If you have a situation where let's say there is a gutter above a group of subfed panels that comes from an MDP (Main Distribution Panel) that is full of 4/0 copper wire (rated at 230A) to feed down to the sub-panels.

Coming out of the gutter you see a conduit that takes #4 copper (85A) runs to an enclosure 20' away with a single circuit breaker installed that is rated at 125A.  The #4's are Polaris tapped from the 3/0 wire inside the gutter to feed the 125A breaker.
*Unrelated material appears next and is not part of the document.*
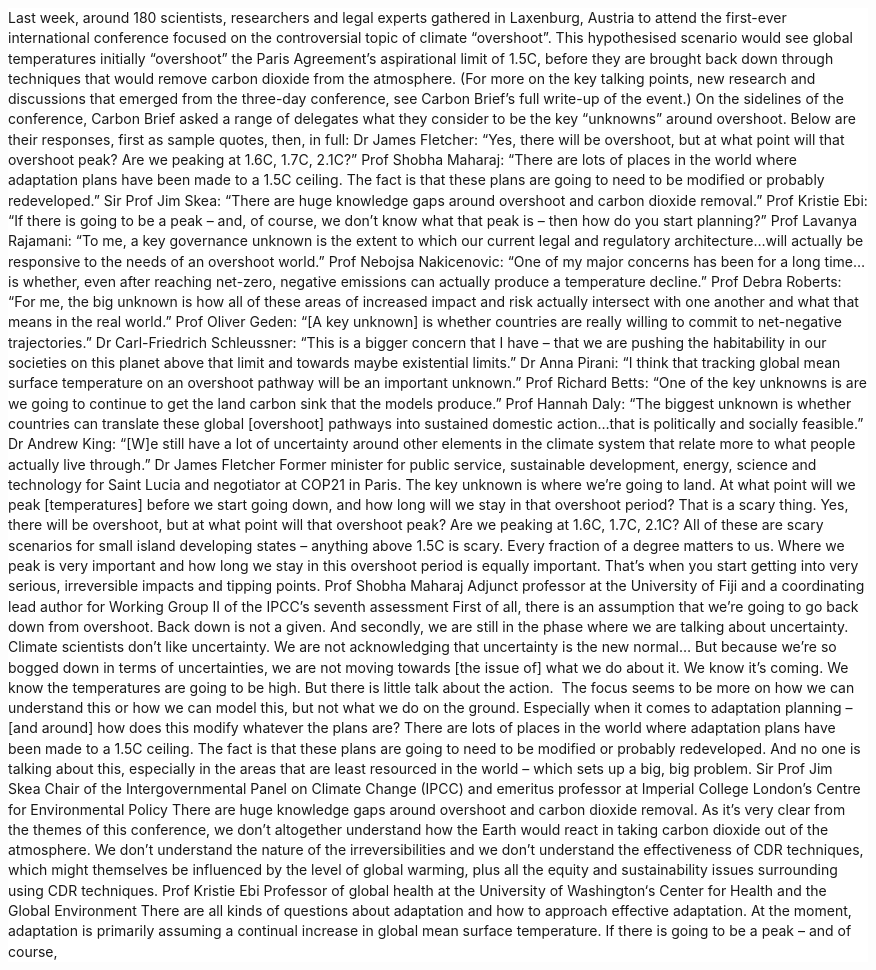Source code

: Last week, around 180 scientists, researchers and legal experts gathered in Laxenburg, Austria to attend the first-ever international conference focused on the controversial topic of climate “overshoot”. This hypothesised scenario would see global temperatures initially “overshoot” the Paris Agreement’s aspirational limit of 1.5C, before they are brought back down through techniques that would remove carbon dioxide from the atmosphere. (For more on the key talking points, new research and discussions that emerged from the three-day conference, see Carbon Brief’s full write-up of the event.) On the sidelines of the conference, Carbon Brief asked a range of delegates what they consider to be the key “unknowns” around overshoot. Below are their responses, first as sample quotes, then, in full: Dr James Fletcher: “Yes, there will be overshoot, but at what point will that overshoot peak? Are we peaking at 1.6C, 1.7C, 2.1C?” Prof Shobha Maharaj: “There are lots of places in the world where adaptation plans have been made to a 1.5C ceiling. The fact is that these plans are going to need to be modified or probably redeveloped.” Sir Prof Jim Skea: “There are huge knowledge gaps around overshoot and carbon dioxide removal.” Prof Kristie Ebi: “If there is going to be a peak – and, of course, we don’t know what that peak is – then how do you start planning?” Prof Lavanya Rajamani: “To me, a key governance unknown is the extent to which our current legal and regulatory architecture…will actually be responsive to the needs of an overshoot world.” Prof Nebojsa Nakicenovic: “One of my major concerns has been for a long time…is whether, even after reaching net-zero, negative emissions can actually produce a temperature decline.” Prof Debra Roberts: “For me, the big unknown is how all of these areas of increased impact and risk actually intersect with one another and what that means in the real world.” Prof Oliver Geden: “[A key unknown] is whether countries are really willing to commit to net-negative trajectories.” Dr Carl-Friedrich Schleussner: “This is a bigger concern that I have – that we are pushing the habitability in our societies on this planet above that limit and towards maybe existential limits.” Dr Anna Pirani: “I think that tracking global mean surface temperature on an overshoot pathway will be an important unknown.” Prof Richard Betts: “One of the key unknowns is are we going to continue to get the land carbon sink that the models produce.” Prof Hannah Daly: “The biggest unknown is whether countries can translate these global [overshoot] pathways into sustained domestic action…that is politically and socially feasible.” Dr Andrew King: “[W]e still have a lot of uncertainty around other elements in the climate system that relate more to what people actually live through.” Dr James Fletcher Former minister for public service, sustainable development, energy, science and technology for Saint Lucia and negotiator at COP21 in Paris. The key unknown is where we&#8217;re going to land. At what point will we peak [temperatures] before we start going down, and how long will we stay in that overshoot period? That is a scary thing. Yes, there will be overshoot, but at what point will that overshoot peak? Are we peaking at 1.6C, 1.7C, 2.1C? All of these are scary scenarios for small island developing states – anything above 1.5C is scary. Every fraction of a degree matters to us. Where we peak is very important and how long we stay in this overshoot period is equally important. That&#8217;s when you start getting into very serious, irreversible impacts and tipping points. Prof Shobha Maharaj Adjunct professor at the University of Fiji and a coordinating lead author for Working Group II of the IPCC’s seventh assessment First of all, there is an assumption that we&#8217;re going to go back down from overshoot. Back down is not a given. And secondly, we are still in the phase where we are talking about uncertainty. Climate scientists don&#8217;t like uncertainty. We are not acknowledging that uncertainty is the new normal… But because we&#8217;re so bogged down in terms of uncertainties, we are not moving towards [the issue of] what we do about it. We know it&#8217;s coming. We know the temperatures are going to be high. But there is little talk about the action.&nbsp; The focus seems to be more on how we can understand this or how we can model this, but not what we do on the ground. Especially when it comes to adaptation planning – [and around] how does this modify whatever the plans are? There are lots of places in the world where adaptation plans have been made to a 1.5C ceiling. The fact is that these plans are going to need to be modified or probably redeveloped. And no one is talking about this, especially in the areas that are least resourced in the world – which sets up a big, big problem. Sir Prof Jim Skea Chair of the Intergovernmental Panel on Climate Change (IPCC) and emeritus professor at Imperial College London’s Centre for Environmental Policy There are huge knowledge gaps around overshoot and carbon dioxide removal. As it&#8217;s very clear from the themes of this conference, we don&#8217;t altogether understand how the Earth would react in taking carbon dioxide out of the atmosphere. We don&#8217;t understand the nature of the irreversibilities and we don&#8217;t understand the effectiveness of CDR techniques, which might themselves be influenced by the level of global warming, plus all the equity and sustainability issues surrounding using CDR techniques. Prof Kristie Ebi Professor of global health at the University of Washington&#8216;s Center for Health and the Global Environment There are all kinds of questions about adaptation and how to approach effective adaptation. At the moment, adaptation is primarily assuming a continual increase in global mean surface temperature. If there is going to be a peak – and of course,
From the 125A breaker there is another conduit with #4's that goes an additional 50' away to a motor controller with an integral overload device, which then, in turn feeds a motor.  The motor is a 20A 230V squirrel cage motor, 3 phase motor which means it is good for 54A.

How is this possible?
How can we tap off of a feeder rated at 230A to a wire rated at 85A without OCPD to a single breaker rated at 125A to a motor controller then motor with wires only rated at 85A and be legal?


----------



## steveray (Apr 9, 2019)

Same way we can "tap" a service for PV (with no OCPD) with some tiny wire.....


----------



## jar546 (Apr 9, 2019)

steveray said:


> Same way we can "tap" a service for PV (with no OCPD) with some tiny wire.....



details?


----------



## steveray (Apr 9, 2019)

https://iaeimagazine.org/magazine/2018/04/17/getting-down-and-dirty-with-supply-side-pv-connections/


----------



## jar546 (Apr 9, 2019)

steveray said:


> https://iaeimagazine.org/magazine/2018/04/17/getting-down-and-dirty-with-supply-side-pv-connections/



Great article.  The IAEI always has great info.  It has nothing to do with this post, but still a great article.
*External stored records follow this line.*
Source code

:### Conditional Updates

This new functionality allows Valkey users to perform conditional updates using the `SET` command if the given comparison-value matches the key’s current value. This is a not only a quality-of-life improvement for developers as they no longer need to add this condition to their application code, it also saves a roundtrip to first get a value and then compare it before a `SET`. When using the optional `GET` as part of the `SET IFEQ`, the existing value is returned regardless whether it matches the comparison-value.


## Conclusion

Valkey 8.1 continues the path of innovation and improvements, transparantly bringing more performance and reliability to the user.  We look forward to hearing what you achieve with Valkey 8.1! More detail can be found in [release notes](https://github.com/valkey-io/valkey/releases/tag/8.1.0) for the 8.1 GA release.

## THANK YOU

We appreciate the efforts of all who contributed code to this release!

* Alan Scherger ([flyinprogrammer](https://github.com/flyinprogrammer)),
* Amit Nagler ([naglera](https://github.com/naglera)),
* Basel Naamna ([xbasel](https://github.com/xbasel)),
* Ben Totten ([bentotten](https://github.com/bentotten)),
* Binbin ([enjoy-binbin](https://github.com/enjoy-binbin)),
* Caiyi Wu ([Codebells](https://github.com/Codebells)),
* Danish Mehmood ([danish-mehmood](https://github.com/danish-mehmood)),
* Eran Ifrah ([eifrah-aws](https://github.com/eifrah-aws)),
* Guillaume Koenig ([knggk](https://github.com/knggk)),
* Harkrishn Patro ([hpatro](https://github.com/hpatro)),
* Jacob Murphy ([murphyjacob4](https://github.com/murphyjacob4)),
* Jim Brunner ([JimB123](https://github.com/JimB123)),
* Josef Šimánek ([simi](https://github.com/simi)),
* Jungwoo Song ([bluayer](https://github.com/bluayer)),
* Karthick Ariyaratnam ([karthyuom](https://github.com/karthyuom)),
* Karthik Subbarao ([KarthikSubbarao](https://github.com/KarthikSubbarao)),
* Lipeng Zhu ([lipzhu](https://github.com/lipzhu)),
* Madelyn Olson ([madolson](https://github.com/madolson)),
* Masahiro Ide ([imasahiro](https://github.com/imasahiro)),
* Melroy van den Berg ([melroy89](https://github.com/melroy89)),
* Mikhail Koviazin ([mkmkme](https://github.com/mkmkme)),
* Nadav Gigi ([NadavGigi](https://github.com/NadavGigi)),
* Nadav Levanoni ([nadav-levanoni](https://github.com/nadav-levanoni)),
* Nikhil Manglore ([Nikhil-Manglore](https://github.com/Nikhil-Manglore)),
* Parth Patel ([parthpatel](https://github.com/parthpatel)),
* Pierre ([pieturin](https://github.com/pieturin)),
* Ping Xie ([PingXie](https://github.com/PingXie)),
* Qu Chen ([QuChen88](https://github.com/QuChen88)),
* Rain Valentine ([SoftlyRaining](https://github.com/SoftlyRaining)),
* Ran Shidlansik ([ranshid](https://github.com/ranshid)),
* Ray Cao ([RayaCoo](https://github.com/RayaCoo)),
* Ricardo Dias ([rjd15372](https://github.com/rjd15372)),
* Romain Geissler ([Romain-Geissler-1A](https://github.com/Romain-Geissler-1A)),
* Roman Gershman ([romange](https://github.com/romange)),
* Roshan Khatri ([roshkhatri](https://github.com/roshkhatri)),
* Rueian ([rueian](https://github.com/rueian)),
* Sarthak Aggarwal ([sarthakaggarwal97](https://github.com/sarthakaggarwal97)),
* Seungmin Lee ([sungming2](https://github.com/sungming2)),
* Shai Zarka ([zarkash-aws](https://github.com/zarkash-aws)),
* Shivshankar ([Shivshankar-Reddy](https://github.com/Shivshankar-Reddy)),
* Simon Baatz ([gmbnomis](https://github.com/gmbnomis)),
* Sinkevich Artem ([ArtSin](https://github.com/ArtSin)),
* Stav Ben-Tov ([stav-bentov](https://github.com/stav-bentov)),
I'll be explaining it if no one else does so we have good content here.  Thanks for participating as always.


----------



## steveray (Apr 9, 2019)

*Basically because you can tap the service and only protect it at the PV power levels....Or at least that is how it is done around here....
Marvin Hamon, PE:* With a supply-side interconnection, several things dictate conductor sizing. Most of it comes out of NEC Article 230. I assume you are using a 100 A fused disconnect between the inverter and the tap point.

The conductors between the disconnect and the tap are unprotected service-entrance conductors. You size them so they will not be overloaded, since you can’t size them to be protected from a fault on the supply side. Start with 230.42(A) and (B). The conductors must be sized for the inverter output and for the disconnect size. So in this case, you size the conductors for the 100 A disconnect.
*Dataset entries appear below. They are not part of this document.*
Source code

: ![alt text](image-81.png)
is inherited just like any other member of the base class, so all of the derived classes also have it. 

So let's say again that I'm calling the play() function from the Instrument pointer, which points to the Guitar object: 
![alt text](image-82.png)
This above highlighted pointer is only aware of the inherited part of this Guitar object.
On the load side of the disconnect, you size the conductors so the 100 A fuses protect them.



Grounding is a little more difficult. Since your ac disconnect is a service entrance, it has the neutral-to-ground bond and has to be connected to the grounding-electrode system. You size the grounding-electrode conductor from Table 250.66 based on the size of the conductor from the tap to the disconnect. You size the equipment grounding conductor from the disconnect to the inverter using Table 250.122. If there is a ground conductor from the utility, you should run it to the disconnect.


----------



## steveray (Apr 9, 2019)

As you know, I am not an electrician, but I do try. I understand the allowability of taps and "overprotecting" a conductor for motor starting and such, it takes me a while to hammer through he NEC to figure it out...


----------



## jar546 (Apr 9, 2019)

Yeah, again, this has nothing to do with PV systems.  This is as described.  I don't want to get thread drift on this subject.  Right idea, wrong code sections/chapter.


----------